El tenebrismo místico de "Officium defunctorum", de Cristóbal Halffter
Más de una vez la música honda mente española de Cristóbal Halffter aparece ligada a la pintura, bien se trate de Goya (Pinturas negras), bien de los actuales Lucio Muñoz, Rivera y Sempere, que, con el escultor Chillida, inspiran Tiempos para espacios; bien del Officium defunctorum, el más alto ensayo tenebrista del compositor madrileño. Tenebrismo místico que si, en lo plástico, enlaza con José de Ribera, en lo musical entronca con Tomás Luis de Victoria.La obra de Cristóbal Halffter, estrenada ahora en España, nace de un cierto sentimiento, pero, quizá, está condicionado por algunas peticiones de principio: Radio Francia, que asume el patrocinio de ta composición, quiere una creación grande y piensa interpretarla en San Luis de los Inválidos, donde se estrenara el siglo pasado el Requiem, de Berlioz. Tanto pesaron en el ánimo de Halffter los dos condicionamientos que, en realidad, Officium defunctorum no tiene más espacio válido que un gran templo. Mientras no sea escuchada así no acabaremos de entenderla con precisión.

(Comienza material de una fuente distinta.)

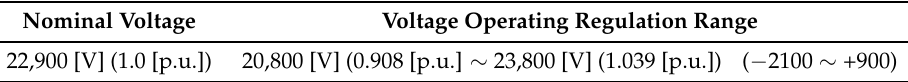
Table 2. Voltage Operating Regulation Range of Distribution System in South Korea.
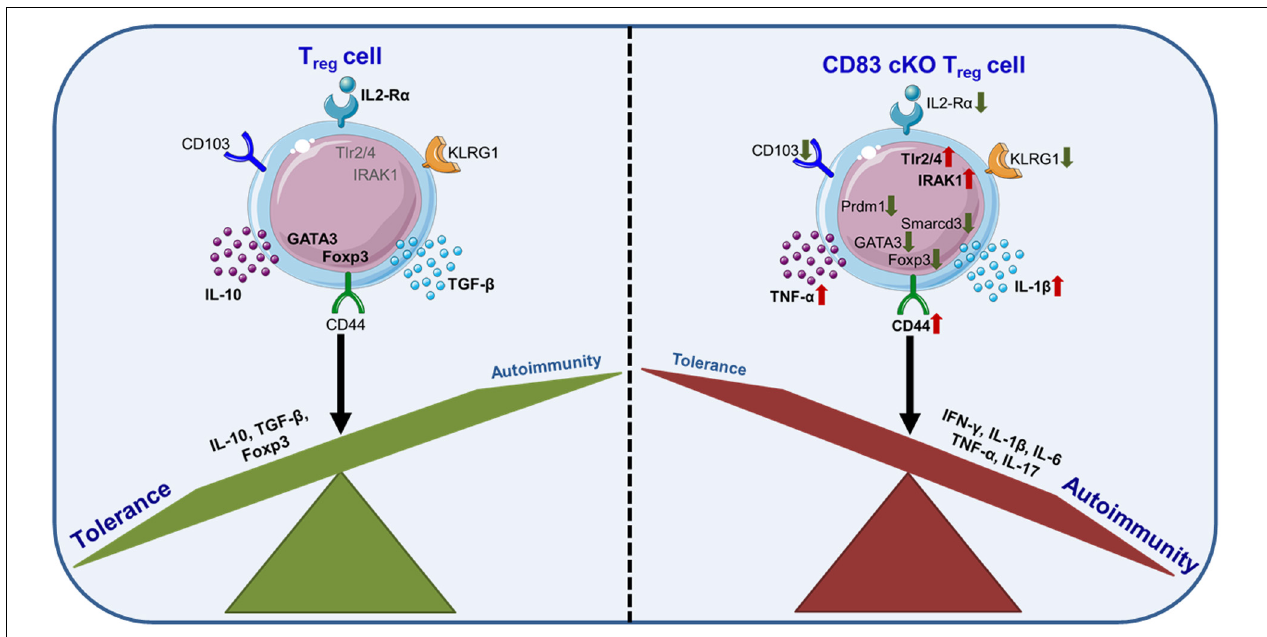
FIGURE 3 | Endogenous CD83 expression is essential for Treg cell differentiation and stability. CD83-deficiency in Tregs results in decreased numbers of differentiated Tregs and less iTregs upon activation. Typical Treg differentiation markers, e.g., CD103, KLRG1 or IL-2R α (CD25), are downregulated,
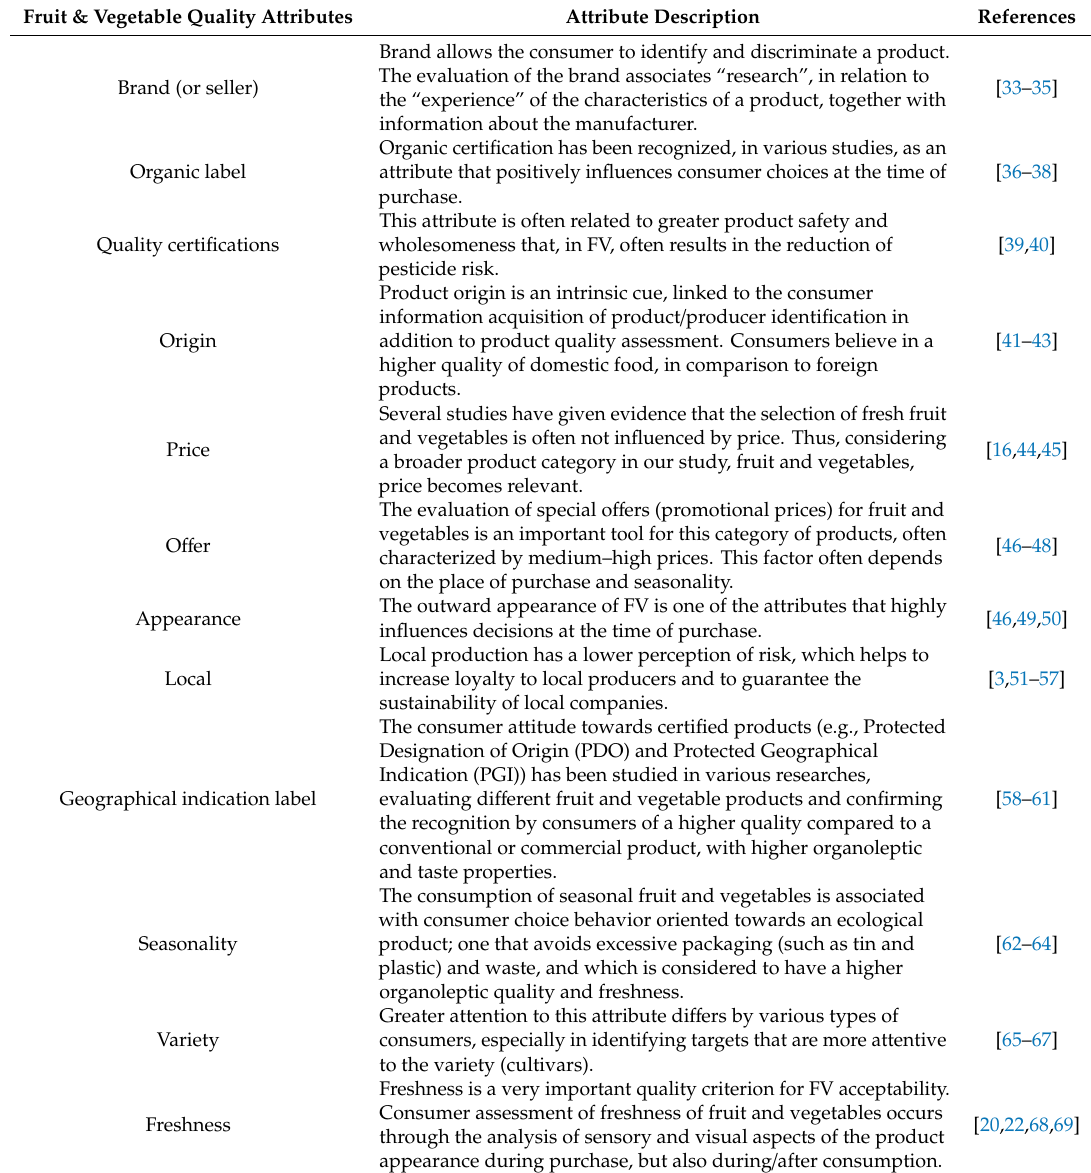
Table 1. The 12 attributes of fruits and vegetables used for the best–worst scaling analysis and associated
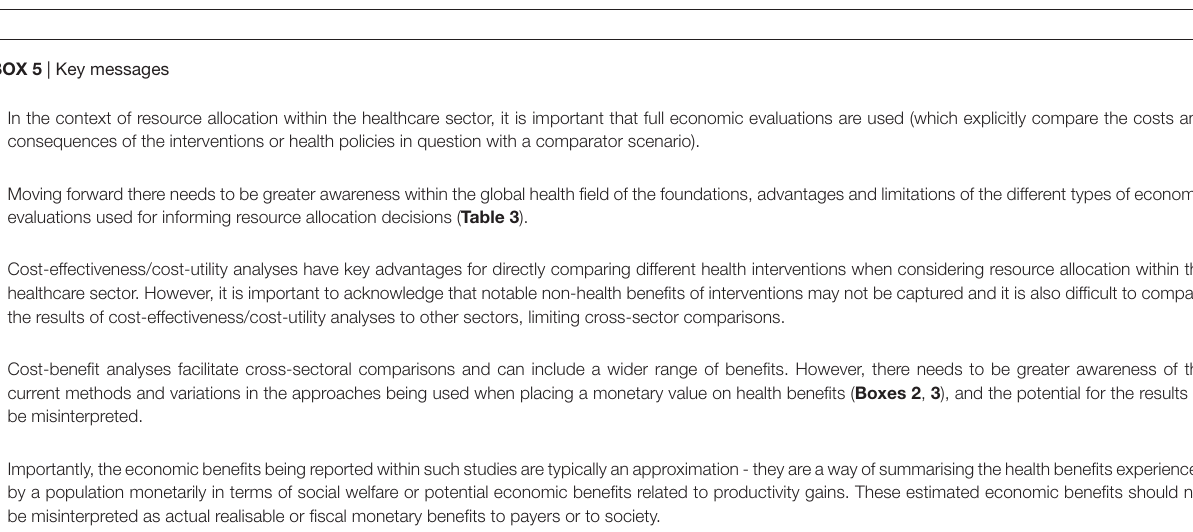
FIGURE 5 | A hypothetical example showing the potential difference between the human capital approach or the friction cost approach when estimating productivity costs. Costs are being discounted at 3% per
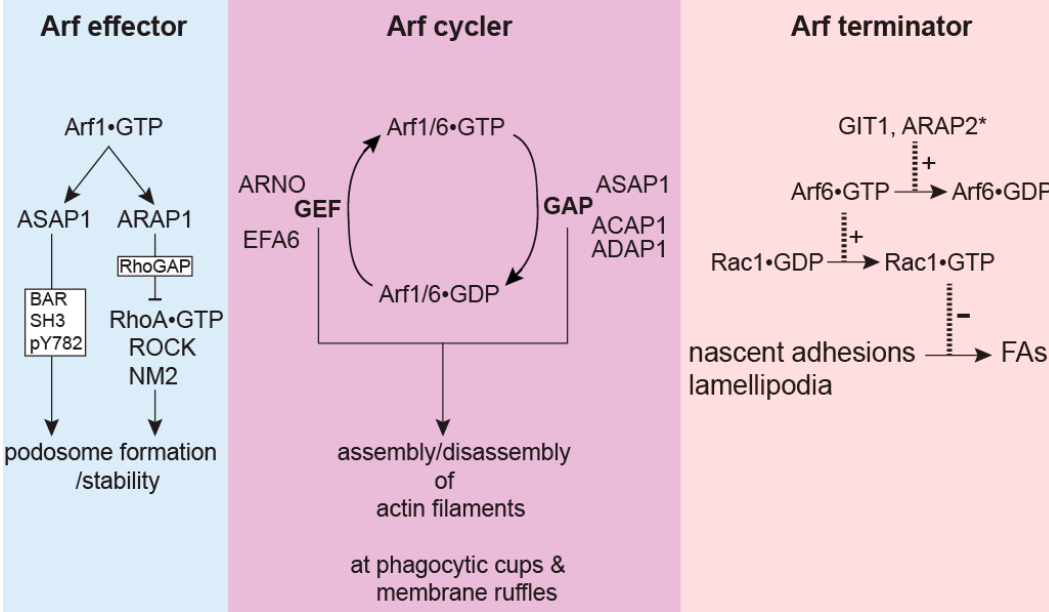
Figure 3. The modes of action that Arf GAPs take to regulate actin and related functions. Arf GAPs regulate actin-based structures and functions by acting like (1) Arf effectors that bind Arf • GTP, propagate and promote Arf functions independent of GAP activity; (2) Arf cyclers that, by working with Arf GEFs, facilitate the cycling of Arfs between GTP and GDP bound states to aid dynamic assembly and disassembly of actin structures, and (3) Arf terminators that reduce Arf • GTP levels and terminate consequent signaling for actin remodeling. Examples for each mode of action are shown. ARAP2* denotes that parts of ARAP2 function in focal adhesions (FAs) are mediated by other mechanisms. + and − mean “promoting” and “inhibiting”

Orquesta y Coro Nacionales
Director: C. Halffter. Solistas: J. Casamayor, A. Álvarez, M. J. Sánchez, L. Fernández, S. Leivinson, S. Goñi, P. Heras, C. Abad, J. Vivas, J. A. Sáez, A. Valderrábano, J. M. Sola y M. Oliver. Director Coro: José de Felipe. Obras de V. Williams y Halffter. Teatro Real. 6 marzo
Con un dominio técnico admirable y una no menos admirable valentía, el músico apoya su inmensa meditación sobre la muerte en un coro tenebroso y compacto herido, una y otra vez, por haces de luz. Ese ambiente no está ahí para que lo contemplemos, sino para que ingresemos en él. Esto es: sin una escucha activa, sin una voluntad de vivir esa hora en la que imágenes, perspectivas, luces y sombras habitan un ámbito con dimensiones propias, el auditor puede rendirse ante lo que, acaso le parecerá excesivo.
Podría argüirse cierta insistencia ideológica y sintáctica a través de la mayoría de los -pasajes, o signos acusados de violencia en el canto de júbilo final, que, sin embargo, otorgan mayor belleza al aleluya de la voz infantil. Que el compositor no pretende cantar los textos, que ni siquiera le importa que se entiendan, es algo tan claro que no precisa de mayor comentario. Sí le importa, y mucho, el sentimiento expresivo de sustancial austeridad, a la que, sin embargo, podría añadírsele la paradójica adjetivación de esplendorosa.
Someter a unidad significante los extremos de una nota aislada y el despliegue de la gran orquesta y coros es arriesgada hazaña de Cristóbal Halffter, a la que, por cierto, parecía vocado ya en el comienzo de su carrera: desde la cima del Officium se vislumbra la lejana, juvenil y titubeante Antífona, por más que entre una y otra hayan mudado tantas cosas. Lo que era fluido incontinente y juvenil es ahora experiencia de la vida acosada por las circunstancias de su entorno. No sé si es su mejor obra; sí que en el Officium encuentro al Halffter más verídico.
La versión, dirigida por el autor de la Orquesta y Coro Nacionales, fue excelente, así como la conseguida de las Variaciones-Tallis, de Vaughan-Williams, tan queridas por Cristóbal.